Occasionally, the club would take preventative measures—searching
fans as they entered Shibe Park for alcohol—but such efforts
were sporadic and half-hearted. As Kuklick notes, many fans had
stories of the way they could smuggle bottles inside the ballpark.
The fact that fans brought their own alcohol to the ballpark formed
one of the arguments the Athletics—and later the Phillies—used
to argue for beer sales by the club. The bottles and cans made nasty
missiles to hurl at players and umpires, and there were a number
of ugly incidents at Shibe Park and elsewhere involving drunken
fans throwing bottles and cans on the field and engaging in brawls
in the stands—all precipitated by alcohol brought into the
ballpark The A’s and Phillies both argued that by selling
beer in paper cups at the ballpark—all beverages sold at Shibe
Park were dispensed in paper cups—dangerous projectiles would
be taken out of the hands of drunken fans, and obviously intoxicated
patrons could be refused additional drinks by workers at concession
stands. Left unsaid but clearly implied in these arguments was the
realization that if permitted to sell beer within Shibe Park, the
clubs would be much more vigilant in preventing fans from bringing
alcohol in bottles and cans into the ballpark. Any alcohol smuggled
in by fans would hurt the clubs’ own sales of intoxicating
beverages, so it was to the Athletics’ and Phillies’

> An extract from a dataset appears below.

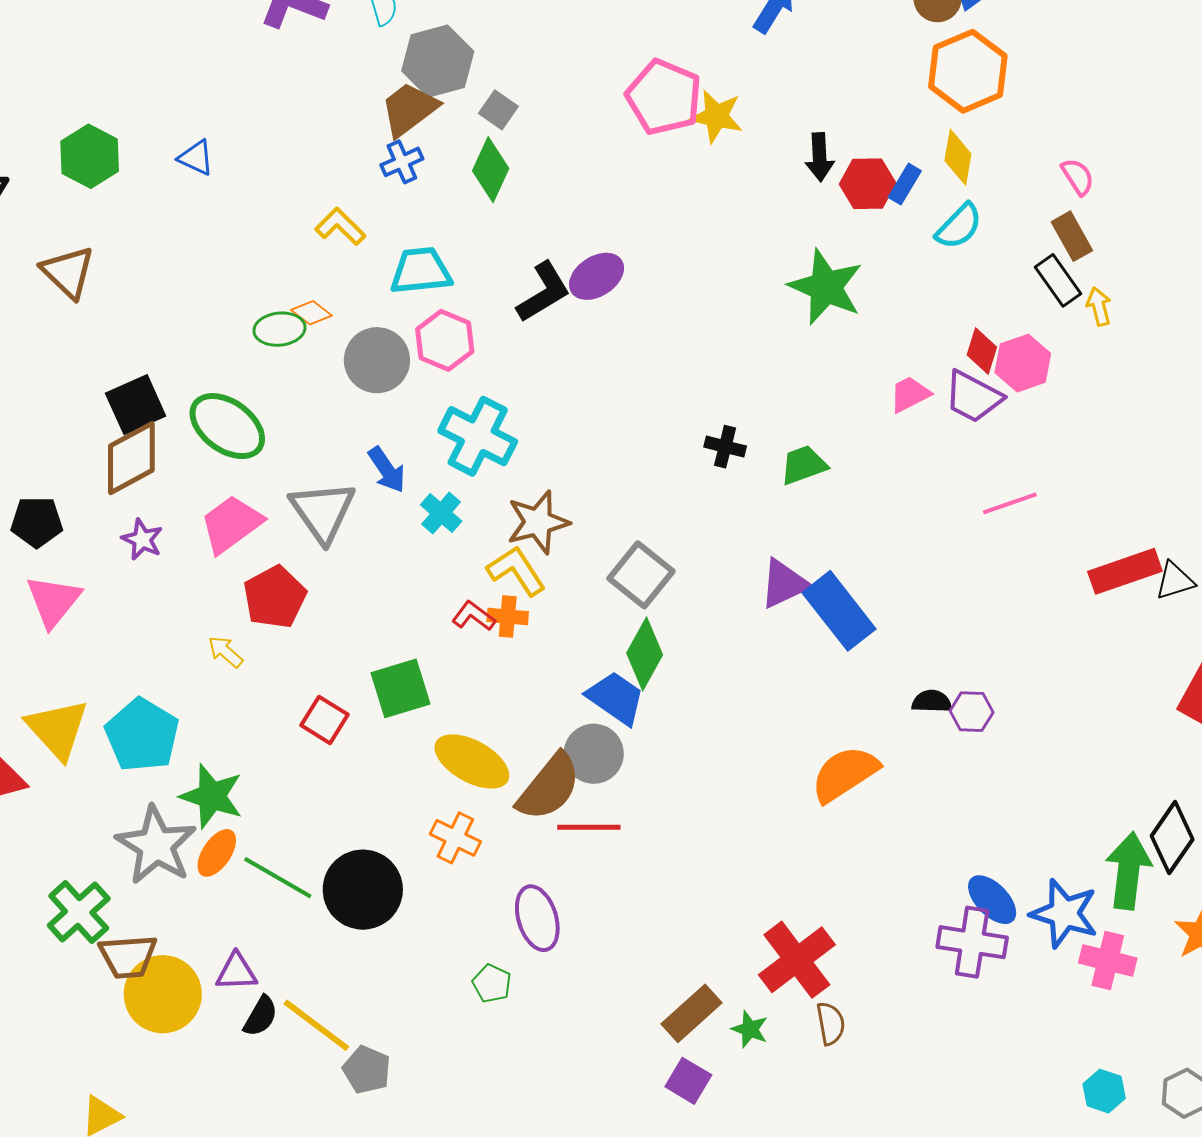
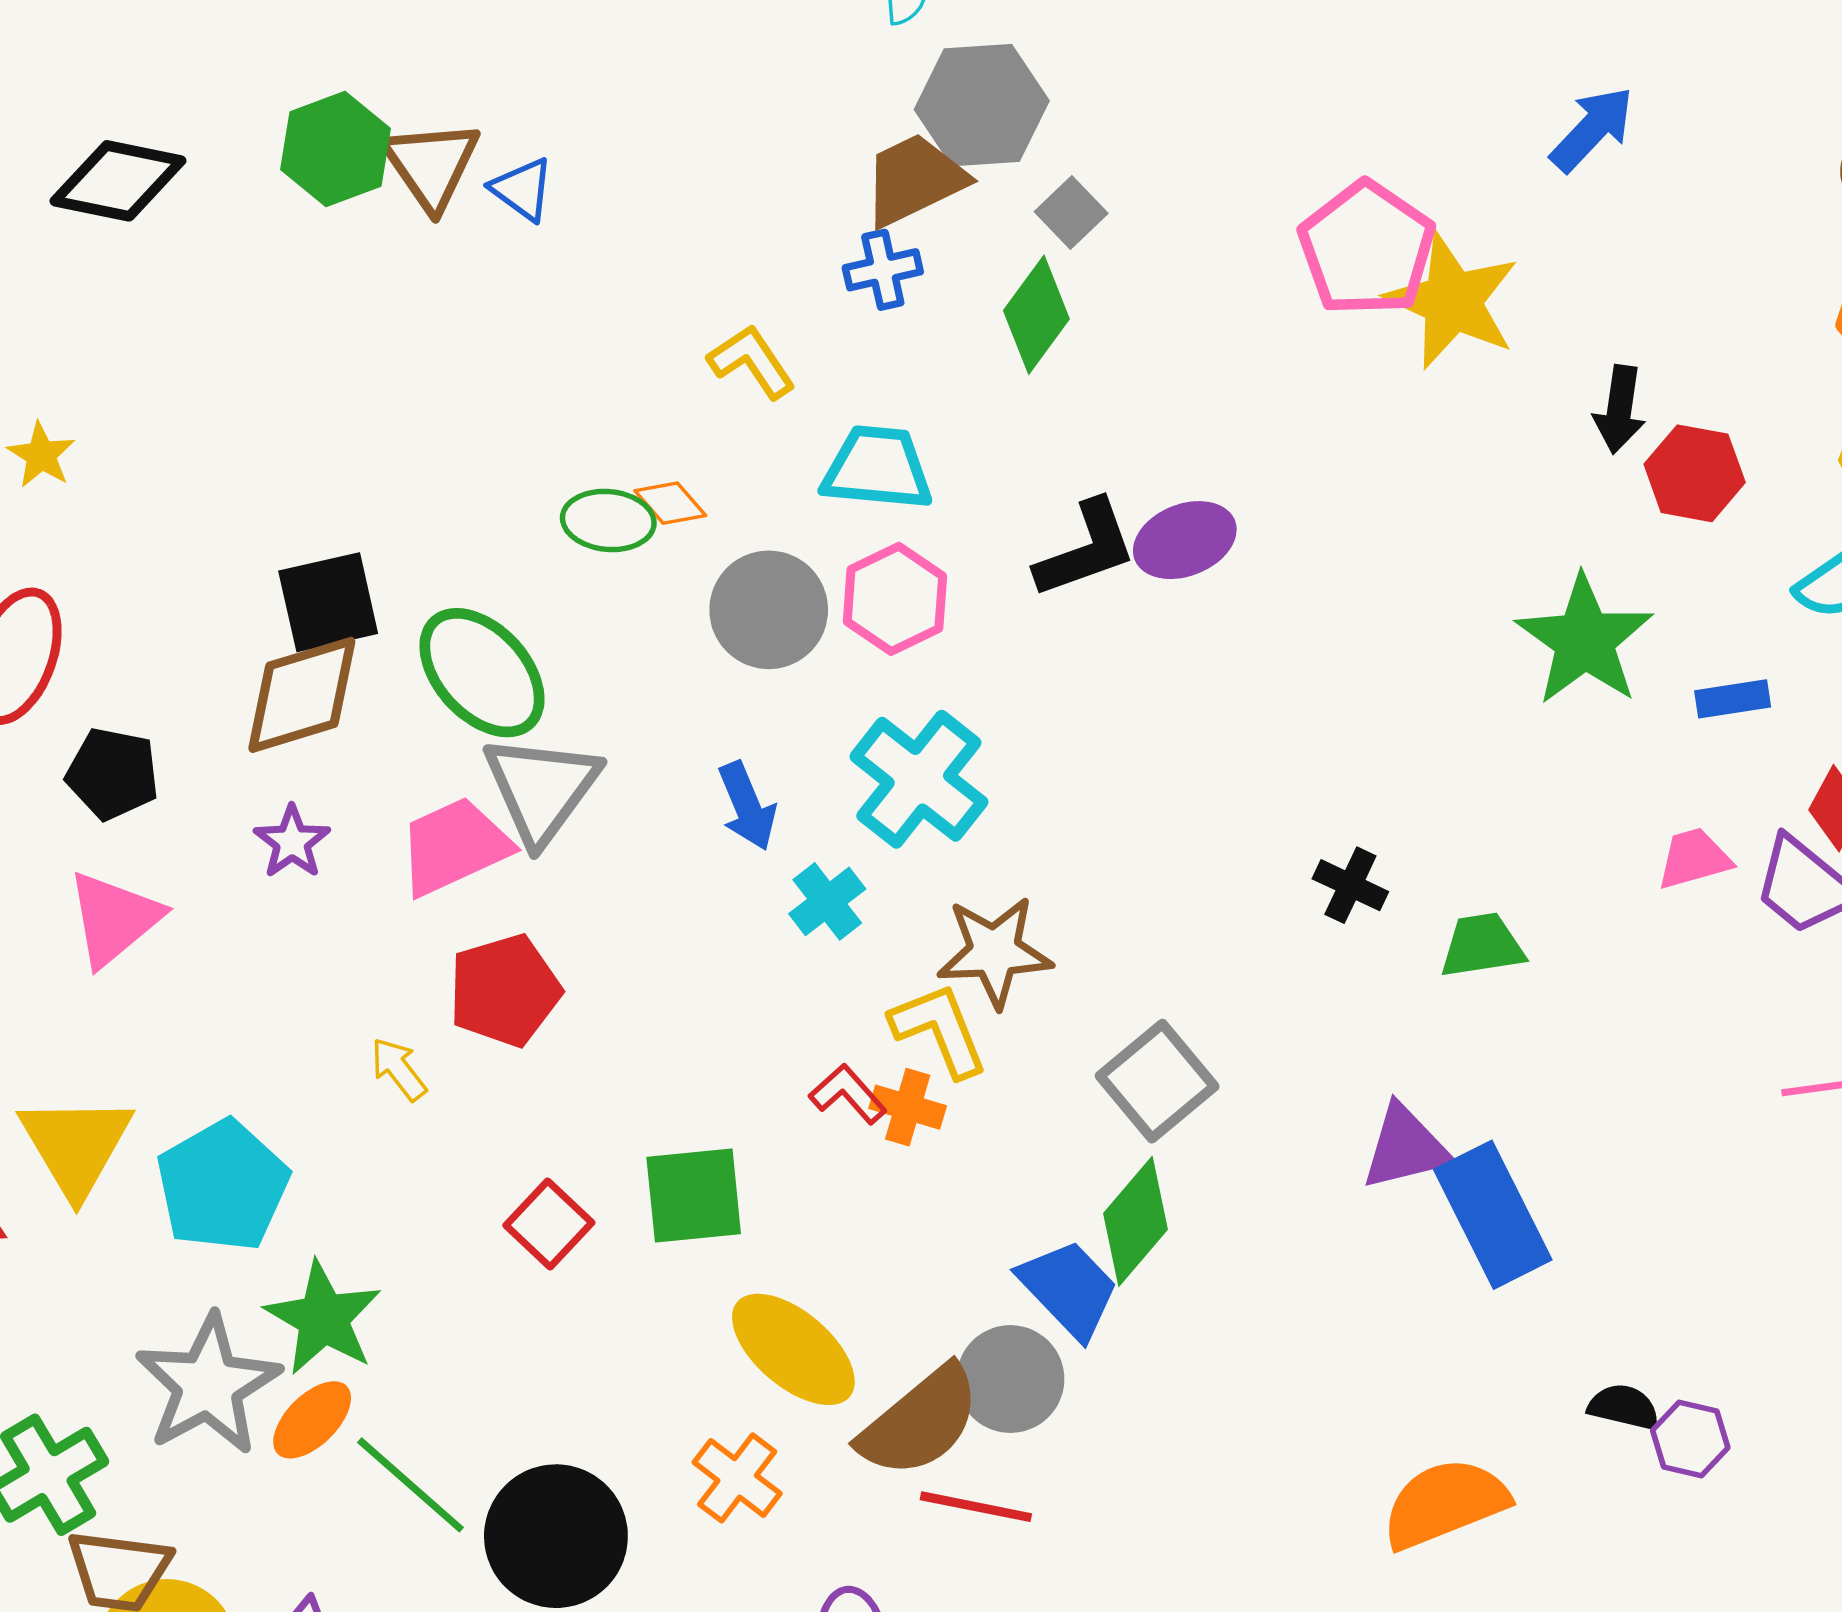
yellow star: (716, 116) -> (1452, 301), size x1.4
blue rectangle: (905, 184) -> (1733, 699), moved, turned 39
brown triangle: (68, 272) -> (431, 165), moved
gray triangle: (323, 511) -> (541, 789), moved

advantage to discourage the practice.
The clubs, however, faced powerful—if somewhat unlikely—opposition
from an alliance of temperance leaders and bar owners in the neighborhood
around Shibe Park. Temperance leaders, of course, opposed all alcoholic
consumption, while local bar owners worried that sales of intoxicating
spirits inside the ballpark would hurt their own profits. Fans would
no longer stop by to purchase beer to take to the game, or be as
inclined to visit after a game to quench their thirst while reliving
the drama of the game.
This opposition proved formidable, and the Philadelphia Athletics
were ultimately unsuccessful in obtaining permission to sell beer
at Shibe Park. By the time Pennsylvania legalized ballpark beer
sales, the Athletics were long gone from Philadelphia and Shibe
Park had a new name.
When the Athletics left town after the 1954 season, the Phillies
carried on the quest to sell beer at what by then had been re-christened
Connie Mack Stadium. Resistance continued to prove tenacious. In
April 1961, for example, Pennsylvania state legislators voted 118-77
against granting the Phillies a permit to sell beer at their stadium.

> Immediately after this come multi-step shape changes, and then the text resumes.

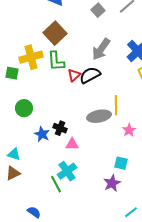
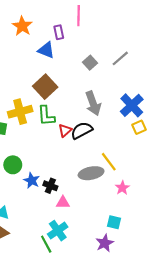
gray arrow: (101, 49) -> (93, 103), turned -55
yellow line: (116, 105) -> (109, 162), turned -36
blue star: (42, 134) -> (32, 180), moved

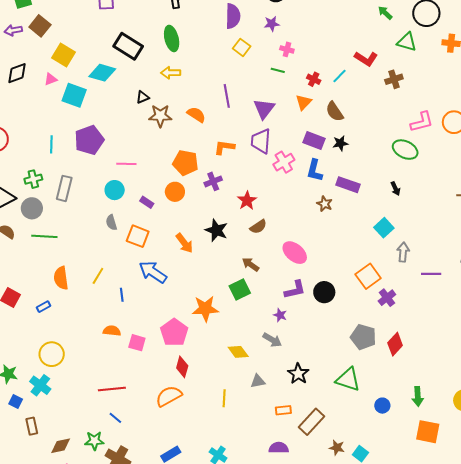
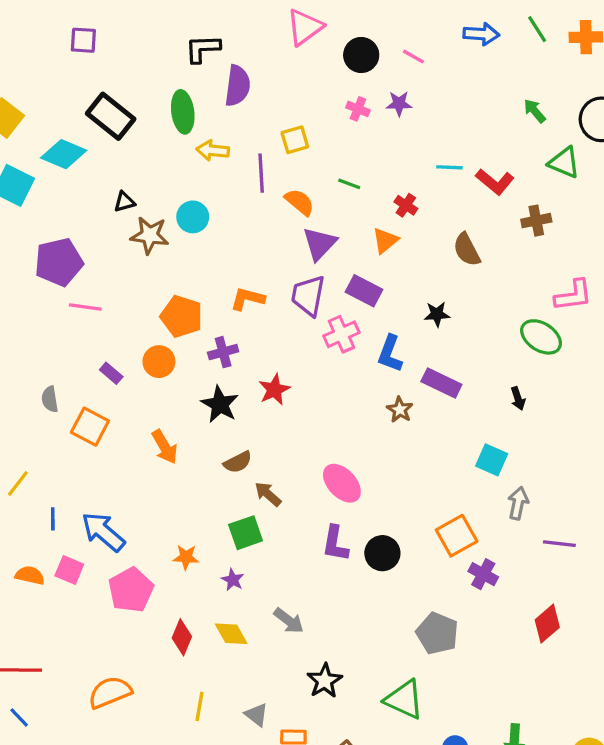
purple semicircle: (233, 16) -> (238, 86), moved
purple star: (272, 24) -> (399, 104), moved
yellow square: (242, 47) -> (295, 140), turned 30
pink cross: (287, 49) -> (358, 109), moved
yellow arrow: (171, 73) -> (213, 150), moved
cyan line: (339, 76) -> (449, 167), moved, turned 42
purple line: (227, 96) -> (261, 173), moved
brown semicircle: (335, 112) -> (467, 250), moved
orange semicircle: (196, 115) -> (300, 202), moved
purple pentagon: (89, 140) -> (59, 262), moved
purple rectangle: (314, 140) -> (364, 291), moved
cyan circle: (115, 190) -> (193, 217), moved
brown semicircle: (258, 227) -> (238, 462), moved
cyan square: (384, 228) -> (492, 460), turned -30
black star: (216, 230) -> (220, 404), moved
blue arrow: (153, 272) -> (103, 532), moved
purple L-shape: (295, 290) -> (335, 544), turned 105
purple cross: (387, 298) -> (483, 574), turned -30
orange star: (205, 309) -> (186, 557), size x0.6
purple star: (280, 315) -> (233, 580), moved
pink square: (137, 343) -> (69, 570), moved
red diamond: (395, 344) -> (547, 624), moved
red diamond: (182, 367) -> (182, 637), moved
gray triangle: (258, 381) -> (256, 715), moved, turned 42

Despite the continuing prohibition on selling beer at Connie Mack
Stadium, drunken incidents in the stands persisted and some fans
were punished for their offenses. In an April 1961 game at Connie
Mack Stadium between the Phillies and Chicago Cubs, John McKeogh
tossed an empty beer can from the stands onto the field. He was
arrested by police, hauled before a magistrate, and fined $7.50
for disorderly conduct. (A $5.00 fine and $2.50 in court costs.)

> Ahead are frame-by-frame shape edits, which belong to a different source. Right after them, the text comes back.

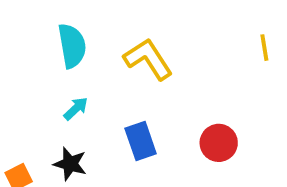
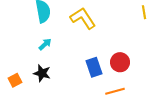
blue rectangle: (141, 141) -> (94, 67), moved

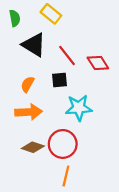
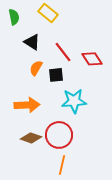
black triangle: (34, 45) -> (32, 42), size x0.7
orange semicircle: (28, 84) -> (36, 68), moved

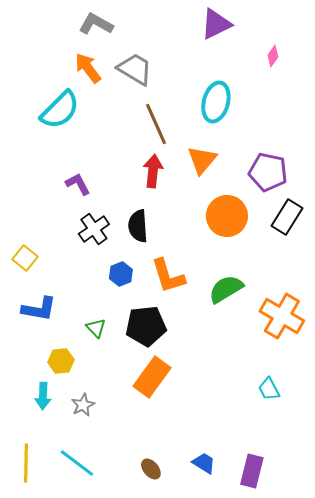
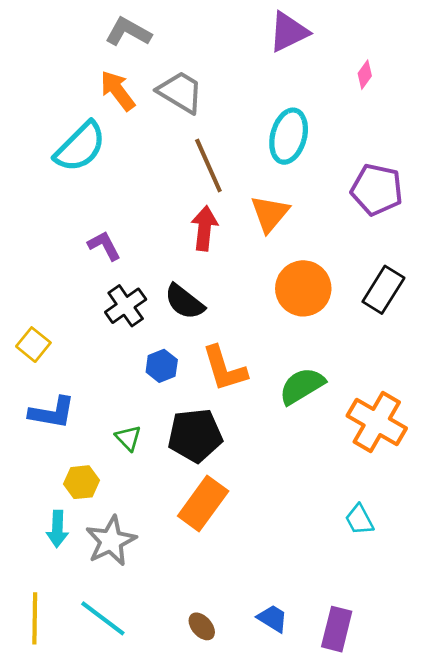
purple pentagon: (268, 172) -> (377, 190), moved
black semicircle: (138, 226) -> (184, 302), turned -48
gray star: (83, 405) -> (111, 541), size x1.6

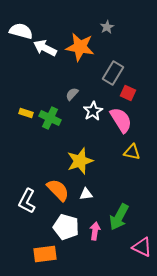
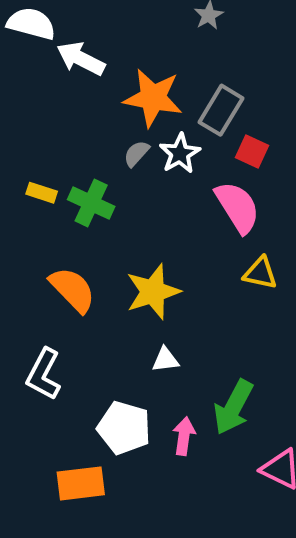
orange star: (80, 47) -> (153, 98), moved
white star: (93, 111) -> (180, 154), moved
orange semicircle: (58, 190) -> (73, 290), moved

A far uglier scene occurred in June during a twilight doubleheader
between the Phillies and San Francisco Giants. In the sixth inning
of the second game, Phillies catcher Jim Coker was ejected from
the game for protesting an umpire’s call. At least 100 beer
cans were tossed onto the field by irate fans. (The Giants won both
ends of the doubleheader.)
In late 1961, as Kuklick relates, beer sold in paper cups finally
became legal at Shibe Park—as well as at Forbes Field in Pittsburgh—except
on Sunday. Approval reflected the recognition that preventing fans
from bringing their own intoxicating spirits into ballparks was
hopeless, and the desire to take harmful projectiles (bottles and
cans) out of the hands of rowdy fans. What may have pushed the measure
over the top in the legislature, as Kuklick notes, was the decision
to link beer licensing to the larger plan to raise money for new
stadiums in both cities. (Connie Mack Stadium and Forbes Field were
reaching the end of their long and illustrious careers.)
The sale of beer on Sundays at the Phillies’ stadium did
not occur until 1972, when 21st Street and Lehigh Avenue was no
longer the address of the place the team called home.